Four actions. They take about thirty minutes total.

  1. Pull your last five listings. Not your favorites. The last five in chronological order.
  2. For each, count to the end of sentence three. Highlight any phrase that is a dollar amount, a named brand, a measurement, a year, or a confirmed benefit.
  3. Count the listings where no highlights appear. If more than zero, the rule is not habit yet.
  4. Before you publish your next listing, run the same check. If sentence three is still vague, rewrite sentence three until a specific fact lands.

That is the entire change. No tool, no process, no template. A thirty-minute audit and a habit.

The honest note on tools

Every tool that writes listing descriptions has to decide what happens before the writing starts. ChatGPT's answer is: nothing. You hand it the MLS block, it generates text. The model has no mechanism for deciding which facts matter enough to land in the first three sentences.
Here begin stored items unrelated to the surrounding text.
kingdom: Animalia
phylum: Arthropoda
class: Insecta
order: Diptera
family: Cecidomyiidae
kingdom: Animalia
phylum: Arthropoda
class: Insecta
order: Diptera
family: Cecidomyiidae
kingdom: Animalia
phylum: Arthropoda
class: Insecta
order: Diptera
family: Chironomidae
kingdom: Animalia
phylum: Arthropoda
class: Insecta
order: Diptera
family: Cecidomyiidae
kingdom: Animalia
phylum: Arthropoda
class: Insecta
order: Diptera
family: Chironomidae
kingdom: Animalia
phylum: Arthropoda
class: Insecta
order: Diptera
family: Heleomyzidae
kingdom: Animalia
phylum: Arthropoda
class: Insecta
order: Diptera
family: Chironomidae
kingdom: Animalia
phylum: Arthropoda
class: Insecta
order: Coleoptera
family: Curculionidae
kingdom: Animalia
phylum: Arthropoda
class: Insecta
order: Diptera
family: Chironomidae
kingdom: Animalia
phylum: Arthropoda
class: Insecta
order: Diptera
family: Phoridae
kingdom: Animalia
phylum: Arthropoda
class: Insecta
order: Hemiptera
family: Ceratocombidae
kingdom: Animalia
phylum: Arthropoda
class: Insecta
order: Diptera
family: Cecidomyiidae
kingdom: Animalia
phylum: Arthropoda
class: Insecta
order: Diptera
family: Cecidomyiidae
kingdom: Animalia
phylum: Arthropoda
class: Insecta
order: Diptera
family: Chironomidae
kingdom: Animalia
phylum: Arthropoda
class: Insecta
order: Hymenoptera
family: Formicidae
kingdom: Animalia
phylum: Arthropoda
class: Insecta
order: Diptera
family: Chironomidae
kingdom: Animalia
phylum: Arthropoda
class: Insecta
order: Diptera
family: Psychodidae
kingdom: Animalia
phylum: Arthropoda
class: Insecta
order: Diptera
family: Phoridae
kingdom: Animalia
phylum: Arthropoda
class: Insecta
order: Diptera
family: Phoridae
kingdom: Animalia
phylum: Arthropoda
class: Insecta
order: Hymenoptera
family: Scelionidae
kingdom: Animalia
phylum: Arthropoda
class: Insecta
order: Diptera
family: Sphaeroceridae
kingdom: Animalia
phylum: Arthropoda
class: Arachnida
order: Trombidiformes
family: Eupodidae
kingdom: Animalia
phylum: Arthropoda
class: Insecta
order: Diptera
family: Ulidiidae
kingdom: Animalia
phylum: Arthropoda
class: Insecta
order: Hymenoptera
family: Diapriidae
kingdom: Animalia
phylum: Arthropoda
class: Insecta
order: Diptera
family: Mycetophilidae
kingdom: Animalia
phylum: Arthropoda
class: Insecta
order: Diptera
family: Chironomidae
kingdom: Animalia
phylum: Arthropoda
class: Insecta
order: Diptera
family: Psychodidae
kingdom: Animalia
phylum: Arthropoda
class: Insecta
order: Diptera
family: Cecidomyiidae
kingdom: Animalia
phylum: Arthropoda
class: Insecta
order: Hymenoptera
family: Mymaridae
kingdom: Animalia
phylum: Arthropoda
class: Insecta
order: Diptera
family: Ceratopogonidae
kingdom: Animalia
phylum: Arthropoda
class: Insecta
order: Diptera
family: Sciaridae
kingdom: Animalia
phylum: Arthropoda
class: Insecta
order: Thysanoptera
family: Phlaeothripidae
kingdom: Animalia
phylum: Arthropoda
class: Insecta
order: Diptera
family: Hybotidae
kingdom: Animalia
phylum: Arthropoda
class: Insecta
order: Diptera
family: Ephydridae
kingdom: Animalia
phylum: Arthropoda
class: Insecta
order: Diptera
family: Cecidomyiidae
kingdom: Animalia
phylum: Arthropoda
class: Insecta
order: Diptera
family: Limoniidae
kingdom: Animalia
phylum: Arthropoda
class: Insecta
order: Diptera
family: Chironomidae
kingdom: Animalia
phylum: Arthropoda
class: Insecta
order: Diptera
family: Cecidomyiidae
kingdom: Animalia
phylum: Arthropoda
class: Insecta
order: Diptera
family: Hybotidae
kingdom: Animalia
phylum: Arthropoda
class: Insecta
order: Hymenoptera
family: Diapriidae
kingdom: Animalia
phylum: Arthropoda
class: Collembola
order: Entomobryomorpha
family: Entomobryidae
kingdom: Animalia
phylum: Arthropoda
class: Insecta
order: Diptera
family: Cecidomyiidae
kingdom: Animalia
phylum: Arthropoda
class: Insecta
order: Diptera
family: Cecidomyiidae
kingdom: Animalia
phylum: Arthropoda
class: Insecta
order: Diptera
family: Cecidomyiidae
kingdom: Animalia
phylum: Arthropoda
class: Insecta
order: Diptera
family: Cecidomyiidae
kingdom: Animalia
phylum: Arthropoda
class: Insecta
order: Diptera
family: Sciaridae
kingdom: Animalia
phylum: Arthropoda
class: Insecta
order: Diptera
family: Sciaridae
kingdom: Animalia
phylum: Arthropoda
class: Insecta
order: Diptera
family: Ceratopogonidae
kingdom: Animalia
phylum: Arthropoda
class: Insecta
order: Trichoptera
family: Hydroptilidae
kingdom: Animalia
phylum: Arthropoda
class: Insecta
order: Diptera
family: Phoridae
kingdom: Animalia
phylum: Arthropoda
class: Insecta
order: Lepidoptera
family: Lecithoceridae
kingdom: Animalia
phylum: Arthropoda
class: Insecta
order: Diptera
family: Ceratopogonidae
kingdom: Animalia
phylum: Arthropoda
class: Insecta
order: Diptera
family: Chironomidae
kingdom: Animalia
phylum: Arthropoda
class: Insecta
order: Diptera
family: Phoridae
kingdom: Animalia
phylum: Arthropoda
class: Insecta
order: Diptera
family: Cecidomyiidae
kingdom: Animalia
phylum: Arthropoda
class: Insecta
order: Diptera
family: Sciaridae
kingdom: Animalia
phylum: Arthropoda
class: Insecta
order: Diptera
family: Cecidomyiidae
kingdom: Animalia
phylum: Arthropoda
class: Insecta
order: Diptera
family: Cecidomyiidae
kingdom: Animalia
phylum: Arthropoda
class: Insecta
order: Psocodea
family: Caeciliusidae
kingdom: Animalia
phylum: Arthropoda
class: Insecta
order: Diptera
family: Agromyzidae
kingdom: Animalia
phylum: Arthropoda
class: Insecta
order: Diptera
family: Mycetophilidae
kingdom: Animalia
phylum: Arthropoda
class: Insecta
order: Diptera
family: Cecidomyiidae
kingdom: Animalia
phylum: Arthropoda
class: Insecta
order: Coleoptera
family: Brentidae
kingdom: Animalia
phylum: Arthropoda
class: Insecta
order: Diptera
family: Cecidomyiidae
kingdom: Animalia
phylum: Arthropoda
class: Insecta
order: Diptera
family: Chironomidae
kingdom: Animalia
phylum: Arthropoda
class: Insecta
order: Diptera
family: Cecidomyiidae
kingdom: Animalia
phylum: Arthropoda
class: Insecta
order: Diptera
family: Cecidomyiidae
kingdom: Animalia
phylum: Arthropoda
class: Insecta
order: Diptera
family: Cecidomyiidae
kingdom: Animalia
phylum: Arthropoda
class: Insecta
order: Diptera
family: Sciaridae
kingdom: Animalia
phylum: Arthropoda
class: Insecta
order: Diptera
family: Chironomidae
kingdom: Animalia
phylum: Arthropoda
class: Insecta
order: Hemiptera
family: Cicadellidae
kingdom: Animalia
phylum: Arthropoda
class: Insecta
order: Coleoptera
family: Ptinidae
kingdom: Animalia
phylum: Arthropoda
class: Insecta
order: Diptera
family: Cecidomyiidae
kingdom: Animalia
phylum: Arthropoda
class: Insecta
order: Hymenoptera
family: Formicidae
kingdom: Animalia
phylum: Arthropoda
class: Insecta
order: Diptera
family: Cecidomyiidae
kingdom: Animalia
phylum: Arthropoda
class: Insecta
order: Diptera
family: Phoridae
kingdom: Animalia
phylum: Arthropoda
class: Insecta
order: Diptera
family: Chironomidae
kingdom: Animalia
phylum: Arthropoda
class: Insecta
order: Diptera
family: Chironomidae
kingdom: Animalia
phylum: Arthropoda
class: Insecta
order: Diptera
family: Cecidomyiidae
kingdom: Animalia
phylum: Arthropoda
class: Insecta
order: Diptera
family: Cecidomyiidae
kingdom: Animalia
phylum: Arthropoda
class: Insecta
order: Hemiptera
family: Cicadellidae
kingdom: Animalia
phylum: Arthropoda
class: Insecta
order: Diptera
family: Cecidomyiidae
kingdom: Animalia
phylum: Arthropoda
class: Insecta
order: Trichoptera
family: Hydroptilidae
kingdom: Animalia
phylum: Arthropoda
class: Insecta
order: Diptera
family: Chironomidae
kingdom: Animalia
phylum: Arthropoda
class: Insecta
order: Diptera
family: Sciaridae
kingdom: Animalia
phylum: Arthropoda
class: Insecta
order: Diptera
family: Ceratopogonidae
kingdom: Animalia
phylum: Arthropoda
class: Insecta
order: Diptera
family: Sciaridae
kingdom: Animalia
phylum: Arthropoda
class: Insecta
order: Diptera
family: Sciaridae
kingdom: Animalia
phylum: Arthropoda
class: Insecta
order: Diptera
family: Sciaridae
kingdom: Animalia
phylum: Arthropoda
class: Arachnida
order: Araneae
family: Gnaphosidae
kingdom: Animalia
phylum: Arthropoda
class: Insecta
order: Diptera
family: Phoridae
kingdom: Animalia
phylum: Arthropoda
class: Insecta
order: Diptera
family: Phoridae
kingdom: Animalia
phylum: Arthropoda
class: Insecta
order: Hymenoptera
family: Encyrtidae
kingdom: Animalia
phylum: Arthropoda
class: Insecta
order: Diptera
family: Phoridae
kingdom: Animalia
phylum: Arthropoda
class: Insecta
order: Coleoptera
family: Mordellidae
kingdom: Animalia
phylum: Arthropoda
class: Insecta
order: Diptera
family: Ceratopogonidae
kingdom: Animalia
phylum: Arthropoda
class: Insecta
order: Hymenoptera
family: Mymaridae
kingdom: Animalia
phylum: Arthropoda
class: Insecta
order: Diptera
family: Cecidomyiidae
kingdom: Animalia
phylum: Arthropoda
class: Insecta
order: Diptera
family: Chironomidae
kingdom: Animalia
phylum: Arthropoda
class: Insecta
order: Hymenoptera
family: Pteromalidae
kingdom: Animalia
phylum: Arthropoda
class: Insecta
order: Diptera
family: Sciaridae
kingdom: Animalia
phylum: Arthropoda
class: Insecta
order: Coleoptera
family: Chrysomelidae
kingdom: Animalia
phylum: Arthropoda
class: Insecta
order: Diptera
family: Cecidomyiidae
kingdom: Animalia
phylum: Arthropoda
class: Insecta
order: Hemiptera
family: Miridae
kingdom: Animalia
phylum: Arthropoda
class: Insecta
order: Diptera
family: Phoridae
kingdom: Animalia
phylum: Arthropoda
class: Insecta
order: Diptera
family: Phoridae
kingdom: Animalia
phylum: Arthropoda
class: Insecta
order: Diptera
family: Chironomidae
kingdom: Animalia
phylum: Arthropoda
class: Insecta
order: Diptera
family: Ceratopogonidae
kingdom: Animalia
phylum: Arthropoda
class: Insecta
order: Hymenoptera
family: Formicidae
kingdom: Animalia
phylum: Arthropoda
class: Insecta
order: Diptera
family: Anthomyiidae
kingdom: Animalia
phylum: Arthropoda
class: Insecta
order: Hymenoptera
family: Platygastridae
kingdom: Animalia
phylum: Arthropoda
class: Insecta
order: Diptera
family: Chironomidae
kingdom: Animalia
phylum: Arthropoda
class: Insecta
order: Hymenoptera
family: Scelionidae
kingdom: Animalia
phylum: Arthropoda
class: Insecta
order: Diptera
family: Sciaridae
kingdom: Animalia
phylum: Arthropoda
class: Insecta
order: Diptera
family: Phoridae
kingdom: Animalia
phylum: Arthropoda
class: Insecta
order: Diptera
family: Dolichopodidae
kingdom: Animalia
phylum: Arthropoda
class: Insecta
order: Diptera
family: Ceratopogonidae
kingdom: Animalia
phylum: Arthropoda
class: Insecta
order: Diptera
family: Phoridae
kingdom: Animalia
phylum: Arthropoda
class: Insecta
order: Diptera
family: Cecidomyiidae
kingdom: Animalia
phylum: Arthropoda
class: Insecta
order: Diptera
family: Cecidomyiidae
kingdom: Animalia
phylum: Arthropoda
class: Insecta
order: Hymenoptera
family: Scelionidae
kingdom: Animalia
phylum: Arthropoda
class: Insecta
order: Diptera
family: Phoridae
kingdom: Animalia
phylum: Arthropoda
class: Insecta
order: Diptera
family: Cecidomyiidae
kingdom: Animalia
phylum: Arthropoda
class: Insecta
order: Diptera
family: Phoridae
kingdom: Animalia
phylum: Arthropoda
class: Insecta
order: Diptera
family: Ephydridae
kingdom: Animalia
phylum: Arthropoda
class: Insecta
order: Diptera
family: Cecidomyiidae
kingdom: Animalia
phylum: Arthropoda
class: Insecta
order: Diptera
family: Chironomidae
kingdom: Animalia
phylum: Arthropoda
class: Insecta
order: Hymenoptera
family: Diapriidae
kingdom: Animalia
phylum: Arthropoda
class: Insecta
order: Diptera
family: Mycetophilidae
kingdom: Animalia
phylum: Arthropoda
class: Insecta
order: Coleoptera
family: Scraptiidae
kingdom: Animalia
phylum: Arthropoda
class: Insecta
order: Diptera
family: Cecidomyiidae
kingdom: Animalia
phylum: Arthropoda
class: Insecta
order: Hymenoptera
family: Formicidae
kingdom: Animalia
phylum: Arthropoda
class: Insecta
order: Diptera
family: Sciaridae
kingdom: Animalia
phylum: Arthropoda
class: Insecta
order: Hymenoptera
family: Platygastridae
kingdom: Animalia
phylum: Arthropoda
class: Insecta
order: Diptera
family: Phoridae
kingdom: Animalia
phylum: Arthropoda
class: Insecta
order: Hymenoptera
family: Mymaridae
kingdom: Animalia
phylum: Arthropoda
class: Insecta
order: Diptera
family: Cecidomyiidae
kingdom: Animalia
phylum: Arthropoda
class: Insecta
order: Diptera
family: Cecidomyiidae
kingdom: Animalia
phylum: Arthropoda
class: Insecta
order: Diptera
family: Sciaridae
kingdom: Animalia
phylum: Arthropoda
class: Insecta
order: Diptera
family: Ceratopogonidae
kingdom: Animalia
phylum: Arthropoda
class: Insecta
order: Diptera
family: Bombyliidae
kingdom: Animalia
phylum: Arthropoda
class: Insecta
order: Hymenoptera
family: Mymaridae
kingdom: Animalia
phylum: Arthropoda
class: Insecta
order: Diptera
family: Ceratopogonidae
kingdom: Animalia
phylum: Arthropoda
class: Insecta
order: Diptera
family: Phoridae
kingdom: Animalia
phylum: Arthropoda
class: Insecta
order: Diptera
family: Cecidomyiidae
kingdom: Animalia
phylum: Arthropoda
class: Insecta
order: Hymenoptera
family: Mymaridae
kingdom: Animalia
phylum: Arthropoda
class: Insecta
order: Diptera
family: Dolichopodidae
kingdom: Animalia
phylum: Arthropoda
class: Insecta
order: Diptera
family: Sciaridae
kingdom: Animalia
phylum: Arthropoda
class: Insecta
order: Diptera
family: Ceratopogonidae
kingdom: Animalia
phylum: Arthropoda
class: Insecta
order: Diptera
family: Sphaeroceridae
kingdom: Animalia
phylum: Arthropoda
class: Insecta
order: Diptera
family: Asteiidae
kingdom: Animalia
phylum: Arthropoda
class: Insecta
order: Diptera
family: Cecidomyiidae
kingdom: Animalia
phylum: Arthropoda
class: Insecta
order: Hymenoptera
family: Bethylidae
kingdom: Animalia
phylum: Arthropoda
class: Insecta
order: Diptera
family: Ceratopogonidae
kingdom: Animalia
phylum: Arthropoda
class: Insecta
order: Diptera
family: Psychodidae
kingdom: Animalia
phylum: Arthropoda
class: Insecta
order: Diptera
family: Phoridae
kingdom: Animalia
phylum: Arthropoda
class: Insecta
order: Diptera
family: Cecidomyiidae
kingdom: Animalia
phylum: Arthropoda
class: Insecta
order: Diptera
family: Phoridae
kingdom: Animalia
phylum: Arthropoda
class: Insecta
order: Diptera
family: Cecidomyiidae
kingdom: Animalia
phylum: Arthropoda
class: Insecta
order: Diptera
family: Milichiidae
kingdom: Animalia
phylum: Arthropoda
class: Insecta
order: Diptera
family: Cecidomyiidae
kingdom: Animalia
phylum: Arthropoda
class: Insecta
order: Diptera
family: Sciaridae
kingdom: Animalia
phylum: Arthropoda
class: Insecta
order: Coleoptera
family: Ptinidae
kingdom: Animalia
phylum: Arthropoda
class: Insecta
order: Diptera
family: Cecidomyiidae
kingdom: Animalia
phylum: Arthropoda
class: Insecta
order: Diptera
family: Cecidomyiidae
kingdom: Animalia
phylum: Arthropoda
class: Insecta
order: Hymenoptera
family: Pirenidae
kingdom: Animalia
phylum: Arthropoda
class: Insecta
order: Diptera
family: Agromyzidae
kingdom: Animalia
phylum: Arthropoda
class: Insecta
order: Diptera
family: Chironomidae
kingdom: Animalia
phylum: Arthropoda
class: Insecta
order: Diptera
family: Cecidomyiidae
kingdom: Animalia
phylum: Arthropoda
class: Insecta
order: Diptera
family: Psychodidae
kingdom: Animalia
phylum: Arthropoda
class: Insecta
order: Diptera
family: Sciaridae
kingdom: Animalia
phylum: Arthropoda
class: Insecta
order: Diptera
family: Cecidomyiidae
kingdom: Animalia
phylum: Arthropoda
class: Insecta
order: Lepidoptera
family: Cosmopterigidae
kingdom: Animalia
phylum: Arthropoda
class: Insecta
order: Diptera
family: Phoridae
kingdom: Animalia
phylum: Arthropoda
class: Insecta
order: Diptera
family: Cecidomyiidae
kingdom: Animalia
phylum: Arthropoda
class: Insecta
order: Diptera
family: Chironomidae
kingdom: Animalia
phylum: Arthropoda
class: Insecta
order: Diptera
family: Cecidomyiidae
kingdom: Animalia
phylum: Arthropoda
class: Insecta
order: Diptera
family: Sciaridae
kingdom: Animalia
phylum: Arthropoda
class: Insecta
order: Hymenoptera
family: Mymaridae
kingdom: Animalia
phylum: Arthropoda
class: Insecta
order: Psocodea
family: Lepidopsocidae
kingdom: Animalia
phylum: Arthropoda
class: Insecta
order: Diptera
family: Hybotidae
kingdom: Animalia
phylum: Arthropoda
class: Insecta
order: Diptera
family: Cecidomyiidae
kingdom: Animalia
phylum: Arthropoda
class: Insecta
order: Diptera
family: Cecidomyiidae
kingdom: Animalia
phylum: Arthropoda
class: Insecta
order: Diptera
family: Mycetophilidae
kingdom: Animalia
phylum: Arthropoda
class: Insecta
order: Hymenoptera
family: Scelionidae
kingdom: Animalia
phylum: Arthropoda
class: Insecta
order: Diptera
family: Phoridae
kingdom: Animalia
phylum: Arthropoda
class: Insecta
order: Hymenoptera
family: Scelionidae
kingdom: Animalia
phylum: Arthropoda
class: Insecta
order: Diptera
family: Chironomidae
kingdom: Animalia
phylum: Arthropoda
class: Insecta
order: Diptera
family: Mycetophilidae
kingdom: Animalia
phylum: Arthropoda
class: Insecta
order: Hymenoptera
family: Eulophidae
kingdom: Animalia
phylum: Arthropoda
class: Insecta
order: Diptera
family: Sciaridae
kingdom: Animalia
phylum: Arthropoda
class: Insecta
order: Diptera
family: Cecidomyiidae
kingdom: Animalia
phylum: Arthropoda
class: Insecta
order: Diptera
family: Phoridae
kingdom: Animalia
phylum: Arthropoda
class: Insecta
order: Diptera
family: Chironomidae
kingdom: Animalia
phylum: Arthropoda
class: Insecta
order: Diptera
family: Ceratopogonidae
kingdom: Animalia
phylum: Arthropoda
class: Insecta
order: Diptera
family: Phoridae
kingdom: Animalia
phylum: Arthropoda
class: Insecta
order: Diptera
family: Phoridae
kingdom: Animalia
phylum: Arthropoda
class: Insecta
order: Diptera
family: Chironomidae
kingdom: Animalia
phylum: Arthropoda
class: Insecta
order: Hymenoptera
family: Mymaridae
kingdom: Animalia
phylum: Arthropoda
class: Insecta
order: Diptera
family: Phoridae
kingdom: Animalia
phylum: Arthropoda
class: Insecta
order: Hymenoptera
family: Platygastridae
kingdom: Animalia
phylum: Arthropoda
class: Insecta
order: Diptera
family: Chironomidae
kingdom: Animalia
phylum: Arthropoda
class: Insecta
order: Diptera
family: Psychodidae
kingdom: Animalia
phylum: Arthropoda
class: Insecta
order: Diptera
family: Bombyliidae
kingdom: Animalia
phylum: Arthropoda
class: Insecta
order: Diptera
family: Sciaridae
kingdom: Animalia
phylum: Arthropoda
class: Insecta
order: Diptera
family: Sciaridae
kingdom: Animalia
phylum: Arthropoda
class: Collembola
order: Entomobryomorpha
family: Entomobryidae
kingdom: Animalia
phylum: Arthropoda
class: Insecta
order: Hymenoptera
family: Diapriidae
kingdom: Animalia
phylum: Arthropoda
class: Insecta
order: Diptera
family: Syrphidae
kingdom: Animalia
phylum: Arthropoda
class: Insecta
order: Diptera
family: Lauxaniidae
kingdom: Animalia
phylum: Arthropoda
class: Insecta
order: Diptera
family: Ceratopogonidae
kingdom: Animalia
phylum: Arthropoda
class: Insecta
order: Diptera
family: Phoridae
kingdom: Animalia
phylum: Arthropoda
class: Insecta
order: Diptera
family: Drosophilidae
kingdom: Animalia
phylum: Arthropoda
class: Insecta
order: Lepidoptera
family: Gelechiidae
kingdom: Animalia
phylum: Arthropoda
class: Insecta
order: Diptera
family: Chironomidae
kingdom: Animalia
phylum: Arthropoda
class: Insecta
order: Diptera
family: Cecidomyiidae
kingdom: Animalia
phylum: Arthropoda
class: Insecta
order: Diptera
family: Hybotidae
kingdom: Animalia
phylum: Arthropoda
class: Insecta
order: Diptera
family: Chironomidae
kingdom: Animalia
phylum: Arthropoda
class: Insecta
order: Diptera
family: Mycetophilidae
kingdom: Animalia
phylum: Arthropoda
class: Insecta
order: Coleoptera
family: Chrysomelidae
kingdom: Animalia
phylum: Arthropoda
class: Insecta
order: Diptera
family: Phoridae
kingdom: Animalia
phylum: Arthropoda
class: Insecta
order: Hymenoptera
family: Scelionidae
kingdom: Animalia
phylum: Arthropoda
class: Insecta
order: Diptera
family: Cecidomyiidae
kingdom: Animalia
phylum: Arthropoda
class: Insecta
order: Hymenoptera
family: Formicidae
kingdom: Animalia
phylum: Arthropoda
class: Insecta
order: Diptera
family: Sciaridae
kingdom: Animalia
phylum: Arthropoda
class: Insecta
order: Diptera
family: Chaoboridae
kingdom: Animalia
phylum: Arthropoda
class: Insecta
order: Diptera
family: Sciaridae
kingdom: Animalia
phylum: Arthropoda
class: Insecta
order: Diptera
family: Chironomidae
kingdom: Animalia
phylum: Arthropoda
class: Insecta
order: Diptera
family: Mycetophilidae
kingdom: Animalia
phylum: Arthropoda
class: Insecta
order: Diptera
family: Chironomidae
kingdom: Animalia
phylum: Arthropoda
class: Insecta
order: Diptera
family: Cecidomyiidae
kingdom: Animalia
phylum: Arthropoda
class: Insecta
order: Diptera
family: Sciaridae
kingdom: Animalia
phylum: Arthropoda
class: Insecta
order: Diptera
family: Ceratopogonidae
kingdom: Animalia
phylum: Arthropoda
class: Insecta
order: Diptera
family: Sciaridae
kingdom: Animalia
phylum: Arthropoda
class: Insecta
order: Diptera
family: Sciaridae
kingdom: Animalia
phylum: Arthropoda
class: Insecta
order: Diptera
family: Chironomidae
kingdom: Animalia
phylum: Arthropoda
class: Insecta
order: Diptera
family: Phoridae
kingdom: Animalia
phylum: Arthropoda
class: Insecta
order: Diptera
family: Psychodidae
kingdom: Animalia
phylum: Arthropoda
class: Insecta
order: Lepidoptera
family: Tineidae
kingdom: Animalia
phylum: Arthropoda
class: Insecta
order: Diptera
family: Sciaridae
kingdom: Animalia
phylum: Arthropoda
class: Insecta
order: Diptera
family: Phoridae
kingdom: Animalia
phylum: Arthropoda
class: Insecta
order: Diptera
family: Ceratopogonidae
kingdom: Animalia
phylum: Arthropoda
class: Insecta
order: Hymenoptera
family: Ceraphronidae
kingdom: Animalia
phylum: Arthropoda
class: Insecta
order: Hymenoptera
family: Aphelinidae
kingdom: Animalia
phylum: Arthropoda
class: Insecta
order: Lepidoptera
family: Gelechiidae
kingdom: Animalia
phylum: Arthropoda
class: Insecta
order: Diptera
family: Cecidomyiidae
It optimizes for plausibility against the corpus average, which means the opening is whatever the corpus average opens with.

Montaic's answer is that a fact-surfacing layer runs before the writing layer. The tool identifies the specific, property-unique facts first and makes sure they are in the writing context when the draft begins. That is why both Montaic 7 out of 10 outputs have their specificity landing by sentence two even when sentence one is generic. The tool had the facts in hand when the draft started. ChatGPT did not.

This is not a claim that Montaic writes great openings. Both Montaic 7s open with the template word "Exceptional." This is a claim that Montaic's architecture makes the three-sentence rule easier to satisfy by default, and the score distribution reflects that: ChatGPT zero outputs above 4 out of 10, Montaic two outputs above 6 out of 10. The tools are solving different problems even though they both produce text.

The next piece in this series will run the voice-locked version of the Nashville 53 experiment, where Montaic's style layer is calibrated against an agent's own past listings. We expect the opening-word template pattern to drop significantly in that run because the style layer has specific word choices to pull from. Until then, the three-sentence rule is available to every agent for free. It does not require Montaic. It requires thirty minutes.

ChatGPT's 96 percent opening phrase is not a quirk. It is the most visible evidence of a tool that cannot distinguish one property from another. The tool is not broken. The tool is working exactly as trained. The training just happens to be unsuited to the task.

The fix is not a better prompt. The fix is a habit that runs before the prompt. Three sentences. One specific fact. Monday morning.